# Do you remember watching the Moon Landing?



## Bretrick (Nov 30, 2021)

I remember watching at school, maybe grade 3? I definitely remember asking myself,  "I wonder how they will get back"?
It was the most watched event in the history of television to date.


----------



## Grampa Don (Nov 30, 2021)

My wife and I watched it on our black and white portable TV.  I worked for the company that built the command module.


----------



## ohioboy (Nov 30, 2021)

Grampa Don said:


> My wife and I watched it on our black and white portable TV.  I worked for the company that built the command module.


Now in the Smithsonian Air and Space Museum, have seen it many times, cool.

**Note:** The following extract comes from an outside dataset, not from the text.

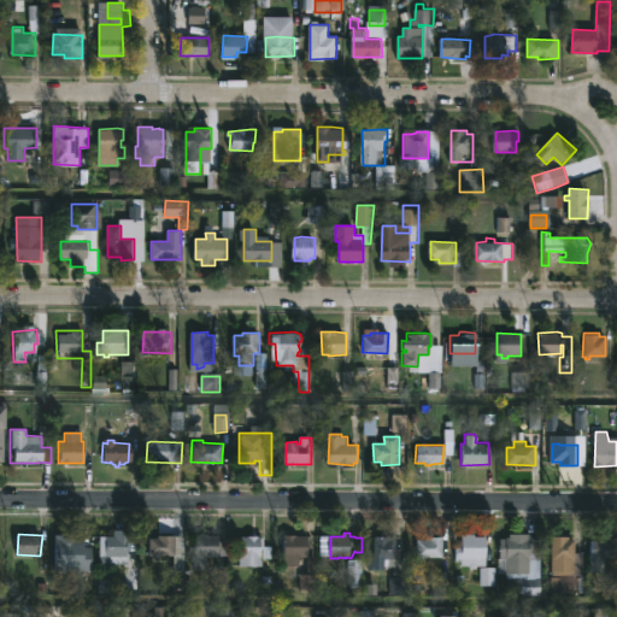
[(125,534),(125,536),(130,536),(130,541),(133,541),(133,545),(130,545),(129,551),(129,564),(100,563),(100,548),(99,548),(99,544),(100,545),(100,536),(116,536),(119,535),(119,534),(125,534)]
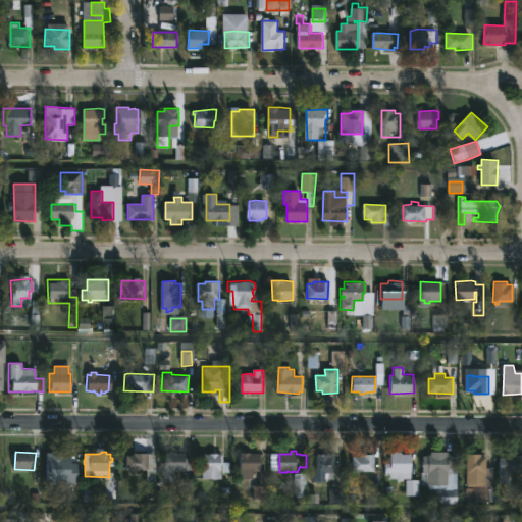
[(186,459),(186,471),(178,471),(178,473),(175,473),(175,481),(165,481),(166,452),(187,453),(186,459)]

I will never forget Armstrong's words as he stepped off the LEM:

"Damn mud puddle".


----------



## oldiebutgoody (Nov 30, 2021)

I was a high school senior at that time.  It was momentous to say the very least.


----------



## Llynn (Nov 30, 2021)

I was in the Navy at the time. My ship was in harbor in San Diego and I watched it at home on my B&W tv.


----------



## Irwin (Nov 30, 2021)

ohioboy said:


> Now in the Smithsonian Air and Space Museum, have seen it many times, cool.
> 
> I will never forget Armstrong's words as he stepped off the LEM:
> 
> "Damn mud puddle".


Yeah, I was doing a lot of drugs back then, too.


----------



## Grampa Don (Nov 30, 2021)

I should note that I had nothing to do with the command module.  The division I was in was busy with the guidance computer for the Minuteman ICBM.  I was in a test engineering group.


----------



## Irwin (Nov 30, 2021)

Grampa Don said:


> My wife and I watched it on our black and white portable TV.  I worked for the company that built the command module.


I worked for a company that worked on the Apollo mission, too. When I worked there some 25 years after the moon mission, they were building the Atlas and Titan rockets and various satellites. We'd go off and watch the workers occasionally just to take a break from coding.


----------



## Grampa Don (Nov 30, 2021)

I think a lot of companies had a piece of the Apollo project.


----------